EXERCISE AIM:
Verbatim, and with nothing else, reproduce the data below from its first line through the line containing "TUYTENS, M. &".

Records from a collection
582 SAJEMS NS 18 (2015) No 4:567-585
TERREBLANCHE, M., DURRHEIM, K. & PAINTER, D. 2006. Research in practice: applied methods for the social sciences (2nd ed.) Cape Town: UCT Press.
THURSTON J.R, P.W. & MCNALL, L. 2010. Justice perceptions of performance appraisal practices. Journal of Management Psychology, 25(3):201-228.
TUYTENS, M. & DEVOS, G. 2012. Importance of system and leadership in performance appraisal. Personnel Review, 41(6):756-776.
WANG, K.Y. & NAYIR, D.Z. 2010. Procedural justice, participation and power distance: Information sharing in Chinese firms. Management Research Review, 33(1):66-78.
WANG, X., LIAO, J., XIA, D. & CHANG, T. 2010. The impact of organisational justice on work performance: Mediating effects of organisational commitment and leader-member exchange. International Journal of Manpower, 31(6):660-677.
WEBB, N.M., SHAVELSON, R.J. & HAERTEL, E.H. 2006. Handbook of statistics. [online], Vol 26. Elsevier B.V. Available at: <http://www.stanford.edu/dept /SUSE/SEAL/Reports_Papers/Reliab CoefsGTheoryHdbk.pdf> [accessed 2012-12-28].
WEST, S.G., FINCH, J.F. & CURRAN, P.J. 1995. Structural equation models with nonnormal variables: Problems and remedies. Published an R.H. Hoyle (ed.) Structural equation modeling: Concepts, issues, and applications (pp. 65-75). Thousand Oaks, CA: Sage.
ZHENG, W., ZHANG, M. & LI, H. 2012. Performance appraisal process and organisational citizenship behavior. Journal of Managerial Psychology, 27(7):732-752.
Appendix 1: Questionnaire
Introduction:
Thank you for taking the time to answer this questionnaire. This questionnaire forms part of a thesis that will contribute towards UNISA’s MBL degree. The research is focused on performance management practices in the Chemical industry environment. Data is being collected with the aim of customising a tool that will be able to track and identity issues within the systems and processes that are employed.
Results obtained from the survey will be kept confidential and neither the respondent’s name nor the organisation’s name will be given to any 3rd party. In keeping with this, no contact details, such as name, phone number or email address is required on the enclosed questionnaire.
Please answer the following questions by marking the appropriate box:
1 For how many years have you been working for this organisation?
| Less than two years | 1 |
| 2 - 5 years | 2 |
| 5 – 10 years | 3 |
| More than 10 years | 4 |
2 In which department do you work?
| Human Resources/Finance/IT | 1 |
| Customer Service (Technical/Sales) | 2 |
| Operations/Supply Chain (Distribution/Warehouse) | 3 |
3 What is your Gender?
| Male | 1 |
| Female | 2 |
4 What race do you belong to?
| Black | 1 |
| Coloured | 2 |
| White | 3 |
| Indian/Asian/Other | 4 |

WRITTEN ANSWER:
582 SAJEMS NS 18 (2015) No 4:567-585
TERREBLANCHE, M., DURRHEIM, K. & PAINTER, D. 2006. Research in practice: applied methods for the social sciences (2nd ed.) Cape Town: UCT Press.
THURSTON J.R, P.W. & MCNALL, L. 2010. Justice perceptions of performance appraisal practices. Journal of Management Psychology, 25(3):201-228.
TUYTENS, M. & DEVOS, G. 2012. Importance of system and leadership in performance appraisal. Personnel Review, 41(6):756-776.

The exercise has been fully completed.